At dusk—provided the adjacent woods and the house were downwind—we’d light the piles on fire. Acorns popped in the flames. Leaves of assorted size and color succumbed to the heat. In a dry year, you could hear the crunch and crumble of disintegration. We stood silent and stared at the fire, prodding it along, poking at the embers, hair and clothes smelling of smoke, bodies tired to the bone, spirits content.

My parents sold their home and property in 1994, and moved to Denver. Some years ago, serious flooding throughout the Red River Valley scared the new owners into transporting the home to higher ground a few miles away. Abandoned and untended, the acreage has grown wild and disheveled, looking nothing like it did under Dad’s care. “I’m glad your dad didn’t have to see that happen,” Uncle Howard wrote in an email this fall. “It would have really been hard on him.”

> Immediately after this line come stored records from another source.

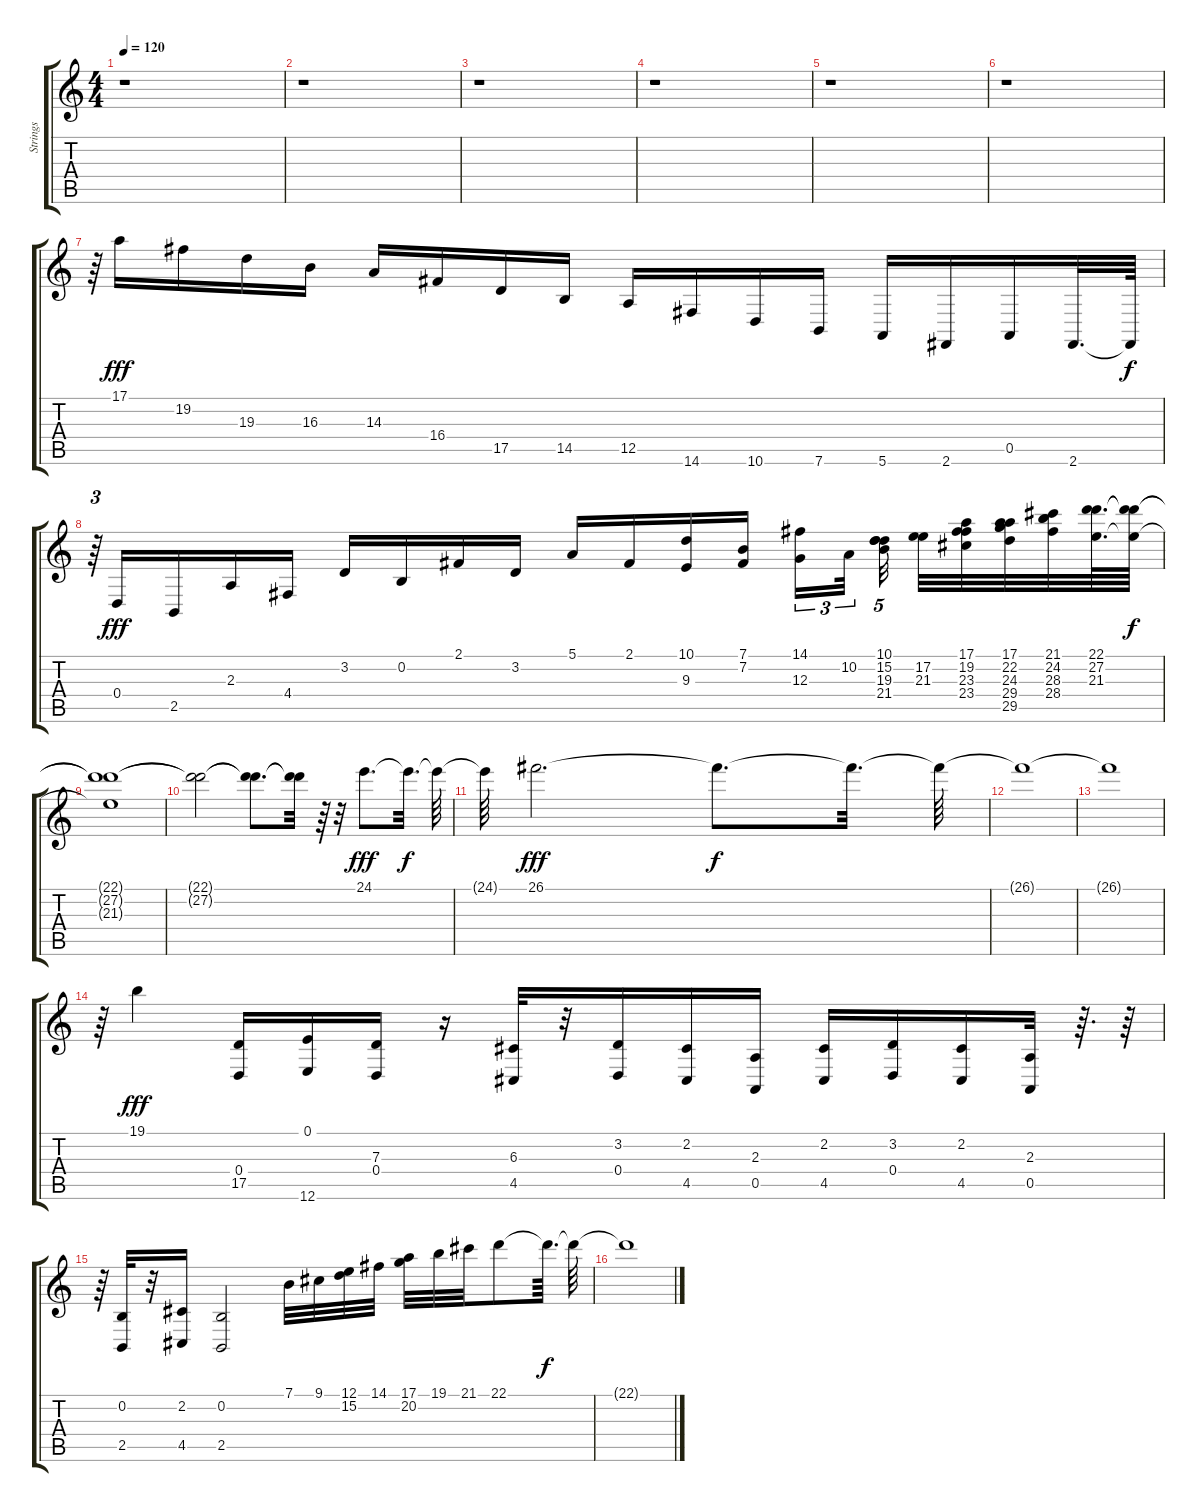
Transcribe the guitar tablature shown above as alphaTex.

\track ("Strings   " "Strings   ") {instrument stringensemble1}
\staff {score tabs}
\tuning (E4 B3 G3 D3 A2 E2) {hide}
\ts (4 4)
\tempo 120
\clef g2
\ks c
r.1{dy fff} |
r.1 |
r.1 |
r.1 |
r.1 |
r.1 |
r.64{tu (3 2)} 17.1.16 19.2.16 19.3.16 16.3.16 14.3.16 16.4.16 17.5.16 14.5.16 12.5.16 14.6.16 10.6.16 7.6.16 5.6.16 2.6.16 0.5.16 2.6.32{d} 2.6{t}.64{dy f} |
r.64{tu (3 2)} 0.4.16{dy fff} 2.5.16 2.3.16 4.4.16 3.2.16 0.2.16 2.1.16 3.2.16 5.1.16 2.1.16 (10.1 9.3).16 (7.1 7.2).16 (14.1 12.3).16{tu (3 2)} 10.2.32{tu (3 2) beam splitsecondary} (10.1 15.2 19.3 21.4).32{tu (5 4) beam splitsecondary} (17.2 21.3).32 (17.1 19.2 23.3 23.4).32 (17.1 22.2 24.3 29.4 29.5).32 (21.1 24.2 28.3 28.4).32 (22.1 27.2 21.3).64{d} (22.1{t} 27.2{t} 21.3{t}).64{dy f} |
(22.1{t} 27.2{t} 21.3{t}).1 |
(22.1{t} 27.2{t}).2 (22.1{t} 27.2{t}).8{d} (22.1{t} 27.2{t}).32 r.64 r.32 24.1.8{d dy fff} 24.1{t}.32{d dy f} 24.1{t}.64 |
24.1{t}.64 26.1.2{d dy fff} 26.1{t}.8{d dy f} 26.1{t}.32{d} 26.1{t}.64 |
26.1{t}.1 |
26.1{t}.1 |
r.64 19.1.4{dy fff} (0.4 17.5).16 (0.1 12.6).16 (7.3 0.4).16 r.16 (6.3 4.5).32 r.32 (3.2 0.4).16 (2.2 4.5).16 (2.3 0.5).16 (2.2 4.5).16 (3.2 0.4).16 (2.2 4.5).16 (2.3 0.5).32 r.64{d} r.64 |
r.64 (0.2 2.5).32 r.32 (2.2 4.5).16 (0.2 2.5).2 7.1.32 9.1.32 (12.1 15.2).32 14.1.32 (17.1 20.2).32 19.1.32 21.1.32 22.1.8 22.1{t}.64{d dy f} 22.1{t}.64 |
22.1{t}.1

My father died at Porter Hospice on December 4, 2006, in the same room Mom had occupied four years earlier. The day prior, I sat with my husband and our children at Dad’s bedside and talked about doing the leaves together, about camping on South Pike Bay, about limping into his office one June morning after tripping on the railroad tracks and sliding hands-first through a patch of gravel. I talked about him being with Mom again, and I told him what a great dad he had been. His eyes were closed. He hadn’t spoken for two days. With every story, he squeezed my hand tighter. When it came time to leave, he would not let go. The kids were hungry. Darkness had settled outside the window with the bird feeder at its ledge. I promised to return in a few hours, and did, but in that short interim Dad had moved that much closer to the other side. I don’t believe he knew I was in the room. His breathing had become more shallow. He didn’t move, not so much as a twitch. A nurse called just before noon the following morning to tell me he had passed.

This fall I stepped into our tiny backyard, the grass covered in aspen and locust leaves, and remembered the October weekend forty years ago. I raked rhythmically, wearing gloves and a cap, taking meticulous care to gather every leaf, twig and pod. I had no need for a riding tractor, a sweeper or a tarp. There was no fire. The dry, dusty piles went into a compost bin for their subsequent return to the earth next spring. 

During our family’s exchange of gratitude that evening, I shared that I was thankful for my dad, for the kind of man he was and for all the things I had learned from him. The kids looked up from their plates, afraid they might see tears, and nodded.